Helmut Newtons ikonische und unbekanntere Berlin-Bilder, die zwischen den 1930er und Nullerjahren entstanden, werden in den anderen Ausstellungsräumen neu kontextualisiert, von vintage prints von Yva bis hin zur journalistisch-politischen Fotografie von Barbara Klemm. So wird der inhaltliche Bogen von den „goldenen Zwanzigern“, in die Newton hineingeboren wurde, über die Kriegszerstörung, den Wiederaufbau, den Mauerbau und -fall bis ins frühe 21. Jahrhundert geschlagen.

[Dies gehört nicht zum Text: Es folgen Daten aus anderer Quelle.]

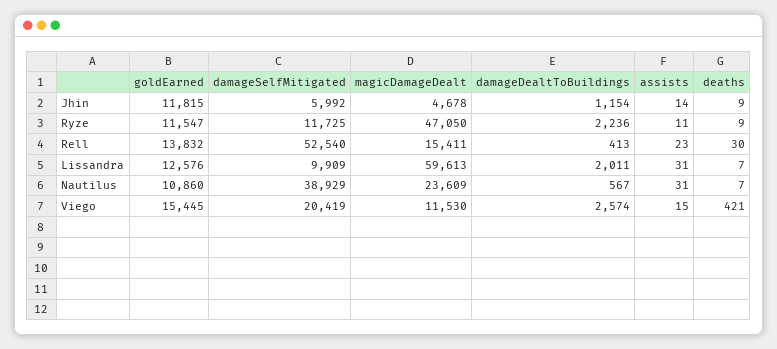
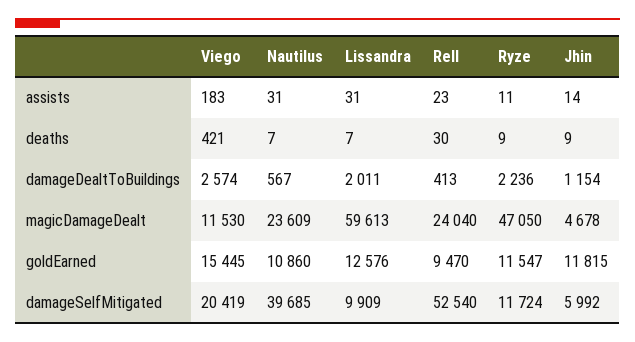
damageSelfMitigated, Ryze: 11725 -> 11724
goldEarned, Rell: 13832 -> 9470
magicDamageDealt, Rell: 15411 -> 24040
damageSelfMitigated, Nautilus: 38929 -> 39685
assists, Viego: 15 -> 183

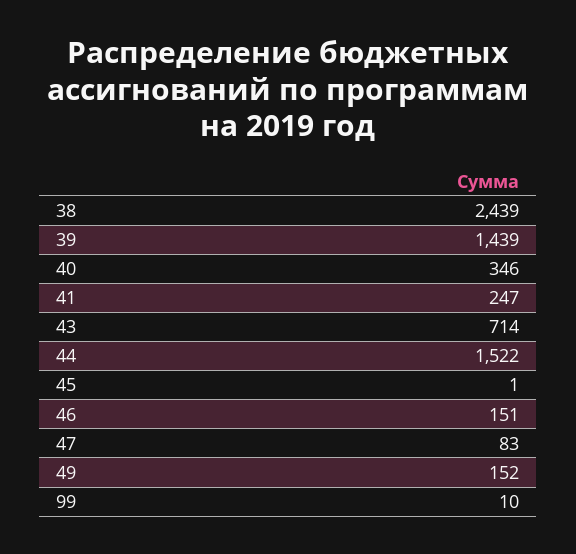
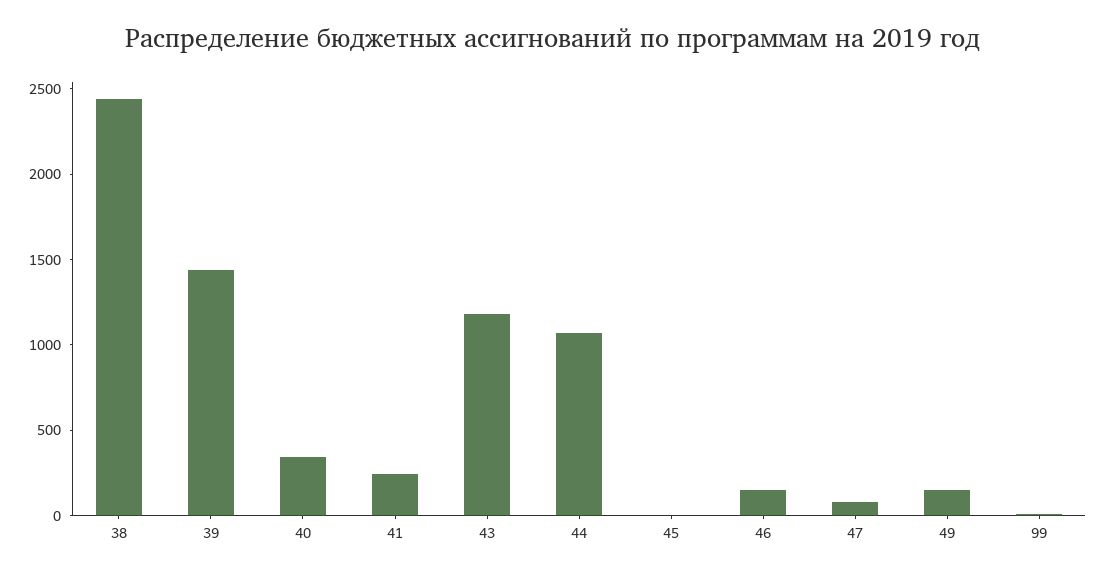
43: 714 -> 1200
44: 1522 -> 1100

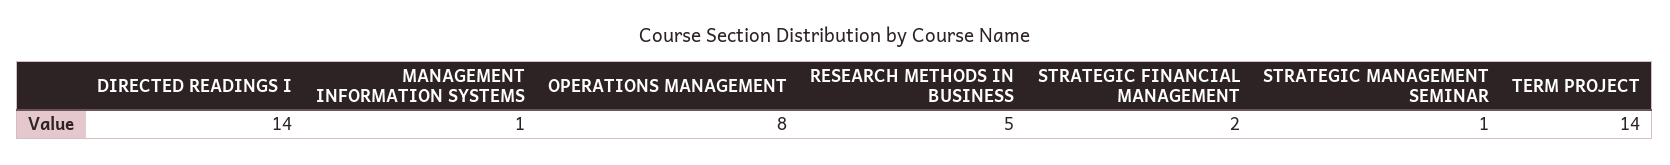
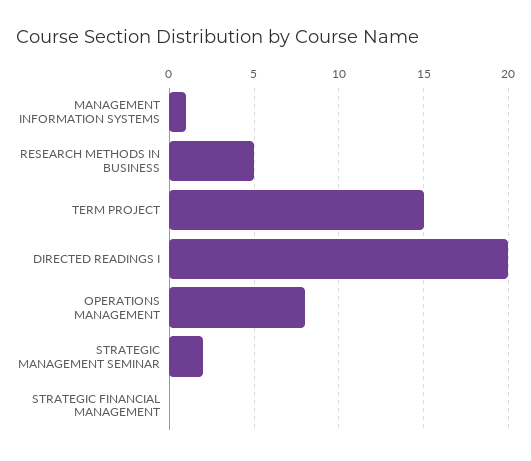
DIRECTED READINGS I: 14 -> 20
STRATEGIC FINANCIAL MANAGEMENT: 2 -> 0
STRATEGIC MANAGEMENT SEMINAR: 1 -> 2
TERM PROJECT: 14 -> 15

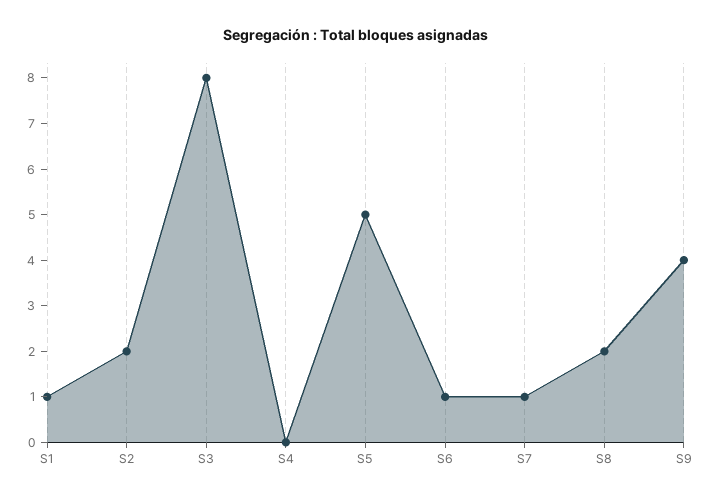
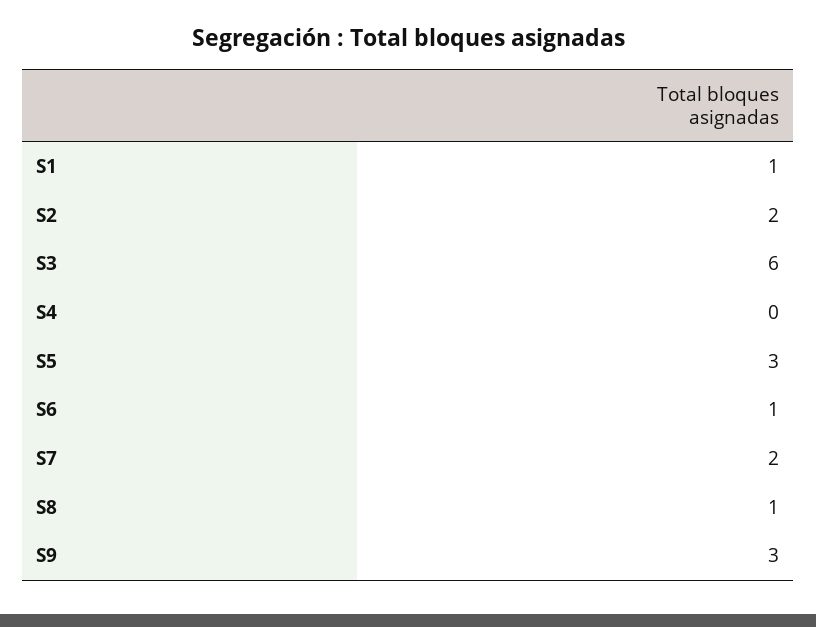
S3: 8 -> 6
S5: 5 -> 3
S7: 1 -> 2
S8: 2 -> 1
S9: 4 -> 3

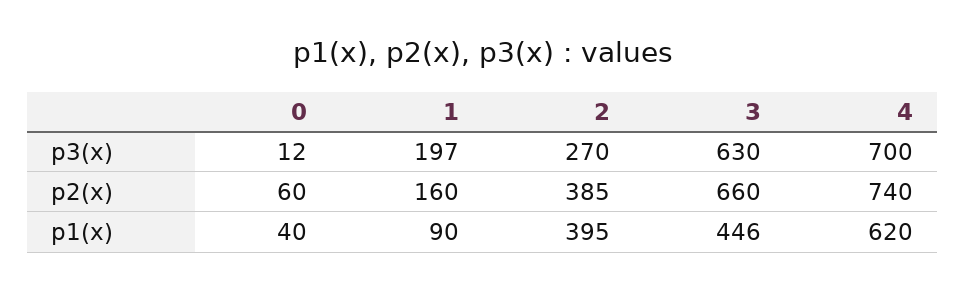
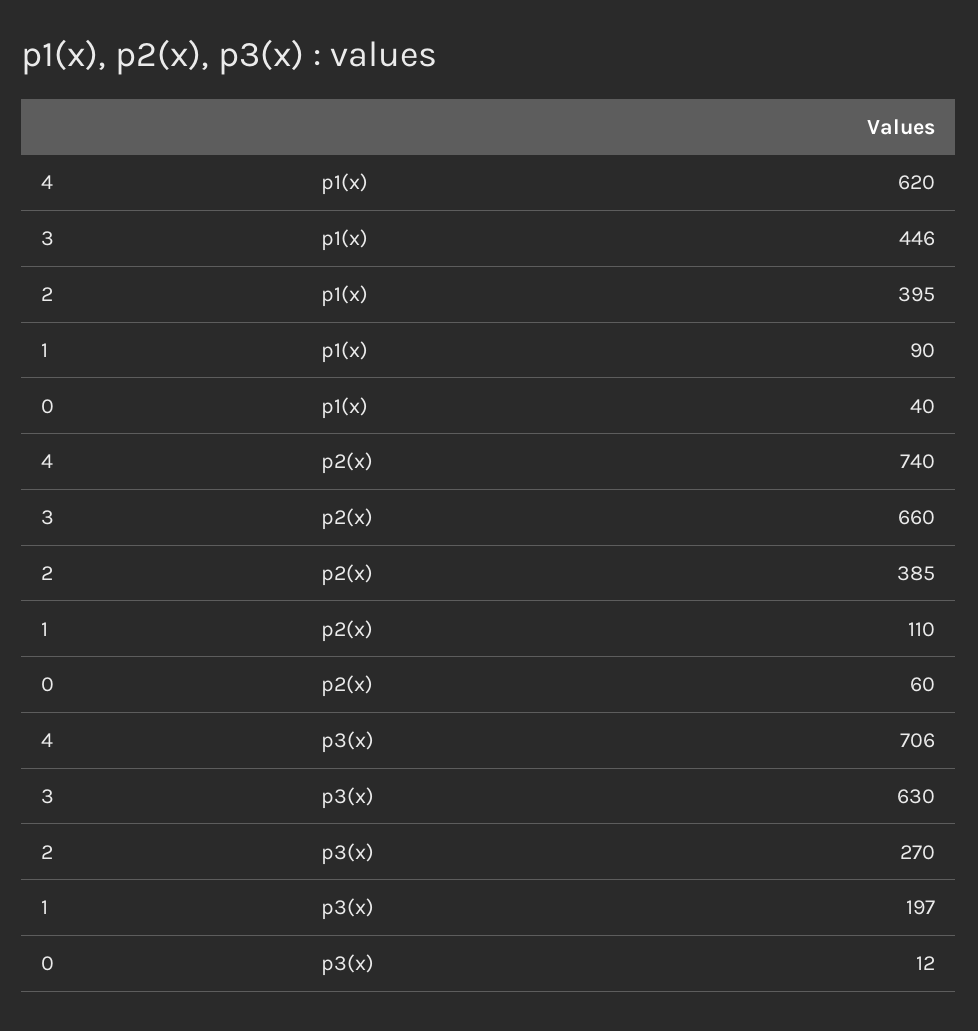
4, p3(x): 700 -> 706
1, p2(x): 160 -> 110

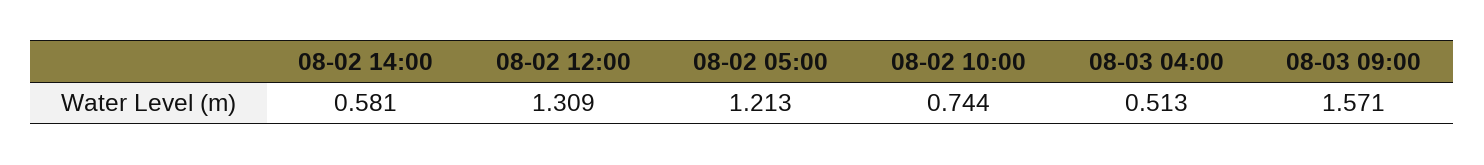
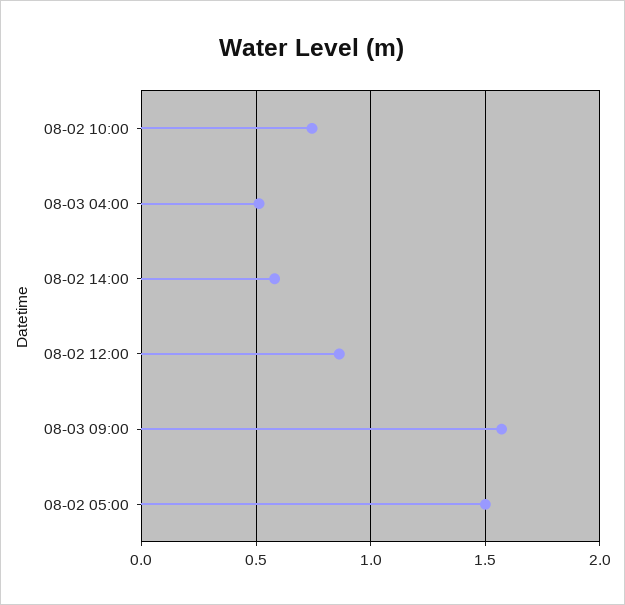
08-02 12:00: 1.309 -> 0.85
08-02 05:00: 1.213 -> 1.5

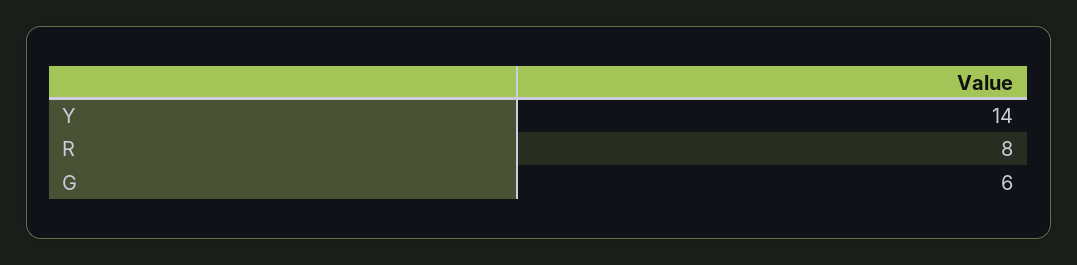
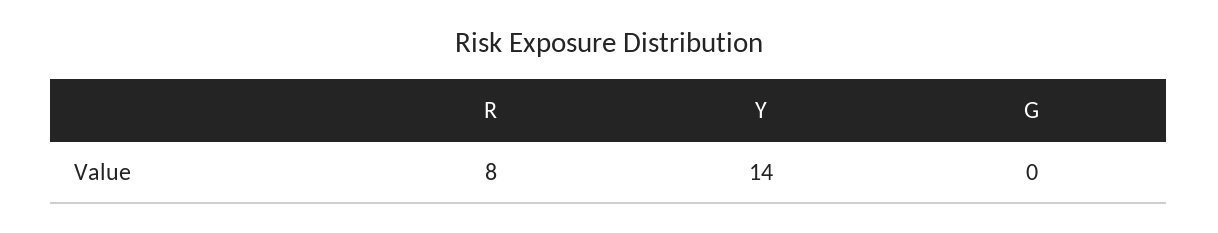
G: 6 -> 0

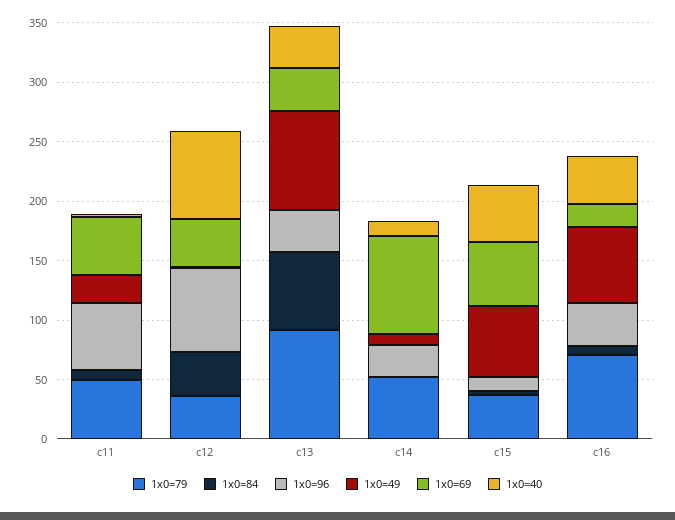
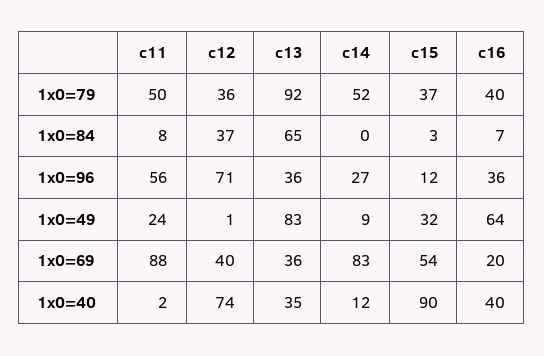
1x0=69, c11: 50 -> 88
1x0=49, c15: 60 -> 32
1x0=40, c15: 50 -> 90
1x0=79, c16: 70 -> 40

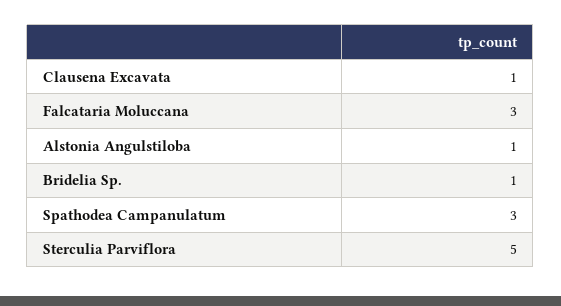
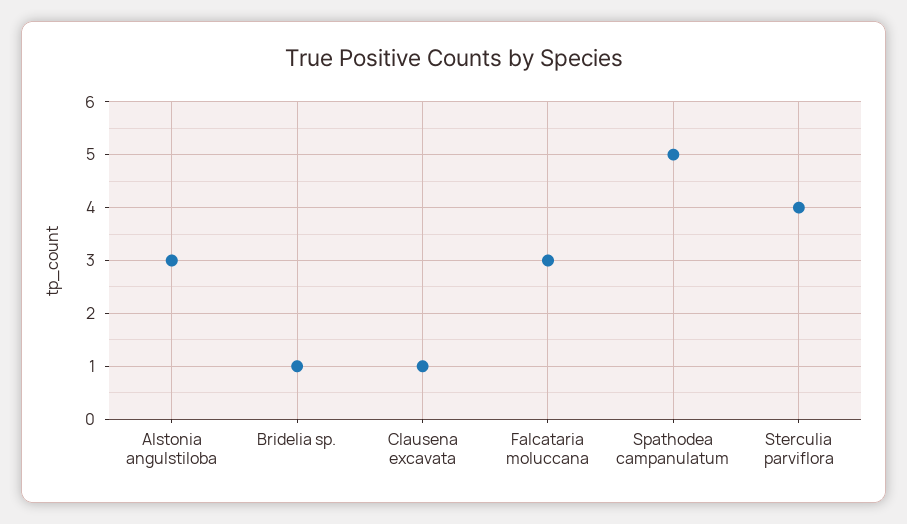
Alstonia Angulstiloba: 1 -> 3
Spathodea Campanulatum: 3 -> 5
Sterculia Parviflora: 5 -> 4

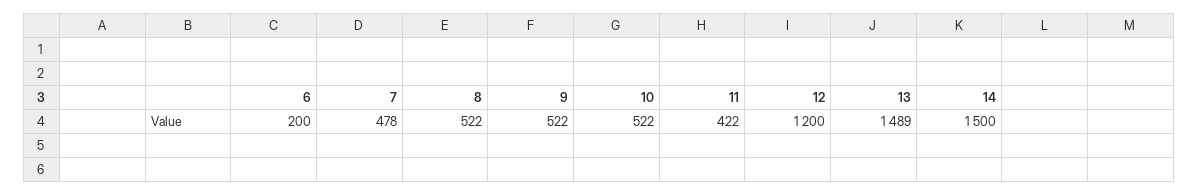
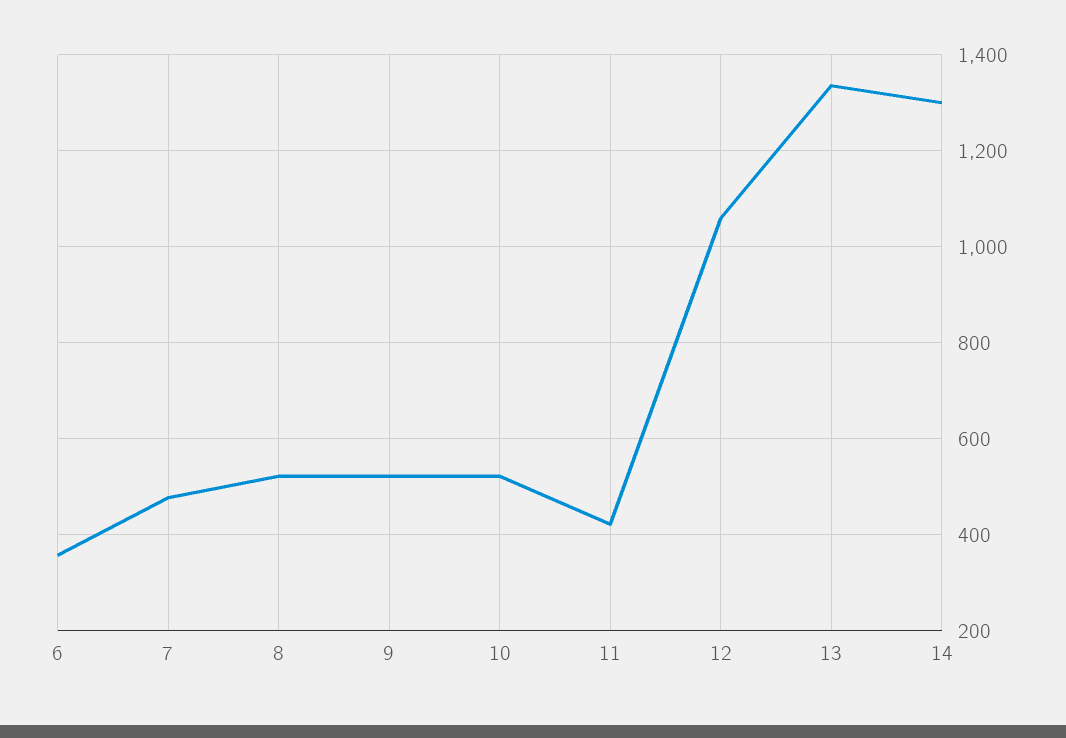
6: 200 -> 360
12: 1200 -> 1060
13: 1489 -> 1340
14: 1500 -> 1300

Jewgeni Chaldei, ein russisch-ukrainischer Fotograf, schuf ikonische Bilder vom Häuserkampf rund um den Reichstag in den letzten Kriegswochen im Frühjahr 1945, während Hein Gorny im folgenden Herbst gemeinsam mit Adolph C. Byers über die Stadt flog und ihren ruinösen Zustand nach Kriegsende in einer Serie spektakulärer Luftaufnahmen dokumentierte. In den späten 1950er-Jahren normalisierte sich langsam die lange Zeit so prekäre Situation in Berlin, wie wir anhand der Aufnahmen von Arno Fischer, Will McBride und F.C. Gundlach sehen können, die seinerzeit noch abwechselnd im Ost- und im Westteil der Stadt fotografieren konnten. Der Mauerbau im August 1961 veränderte erneut nahezu alles, im Westteil begannen ab 1966 die Studentenunruhen und die APO-Zeit, festgehalten unter anderem von Günter Zint sowie in einer Archivarbeit von Arwed Messmer, zusammengestellt aus historischen Aufnahmen der West-Berliner Polizei und durch die künstlerische Aneignung neu erlebbar. Messmer interpretierte kongenial auch die Fotografien von Fritz Tiedemann neu, der ab 1949 im Auftrag des Ost-Berliner Magistrats die noch teilweise in Trümmern darniederliegende Stadt systematisch dokumentierte. Die Bildfolgen bestimmter Gebäude, Plätze und Straßenzüge bildeten Panoramen, die von Tiedemann als Kontaktkopien auf Kartons geklebt wurden. Erst durch die Intervention von Arwed Messmer, der die unikatäre Qualität dieser Stadt-Dokumentation erkannte, im Auftrag der Berlinischen Galerie sichtete, rekonstruierte und in riesigen, digitalen Ausbelichtungen materialisierte, können wir Berlin und seine Leere um 1950 völlig neu entdecken.
Die Berliner Mauer taucht in der Ausstellung immer wieder auf, insbesondere in den 12 Folianten von Arwed Messmer und Annett Gröschner, in denen die Besucher den Zustand der gesamten Mauer Mitte der 1960er-Jahre studieren können, ebenso wie Bilder aus der geteilten Stadt, die jenseits des Brandenburger Tores oder des Reichstages entstanden sind und zusammengenommen den Mythos Berlins und seine Visualisierung ausmachen. So sind es bestimmte Projekte, die Foto- oder Filmgeschichte geschrieben haben, die hier spannungsvoll miteinander interagieren, etwa Maria Sewcz‘ Serie „inter esse“ neben Michael Schmidts „Waffenruhe“ und film stills aus Wim Wenders‘ „Himmel über Berlin“; alle stammen aus den späten 1980er-Jahren, noch vor dem Mauerfall.
Der Fall der Mauer, die Wiedervereinigung und die Fotografien, die dazu und danach entstanden sind, bilden schließlich das letzte Kapitel dieser Übersichtsausstellung. Dafür stehen exemplarisch Ulrich Wüsts Leporellossowie Thomas Florschuetz und Harf Zimmermann mit ihren großformatigen Farbarbeiten, die unter anderem im ehemaligen Palast der Republik entstanden und den Fernsehturm am Alexanderplatz respektive das Schinkel’sche Erbe in Berlins Mitte spannungsvoll neu verorten. Es sind Bilder einer Stadt, die dazu verdammt ist, „immerfort zu werden und niemals zu sein“ (Karl Scheffler).
So wird Newtons Blick auf seine Heimatstadt, in Form von etwa 100 Fotografien, von ebenso vielen Bildern und unterschiedlichen Ansätzen der Kollegen und Kolleginnen in den hinteren Räumen begleitet, kommentiert, ergänzt und gespiegelt. Eine solche Gegenüberstellung mit wechselseitigen Bezügen gab es in der Stiftung bereits 2022 mit der Gruppenausstellung „Hollywood“, einem anderen bekannten Ort der Newton’schen Bildproduktion.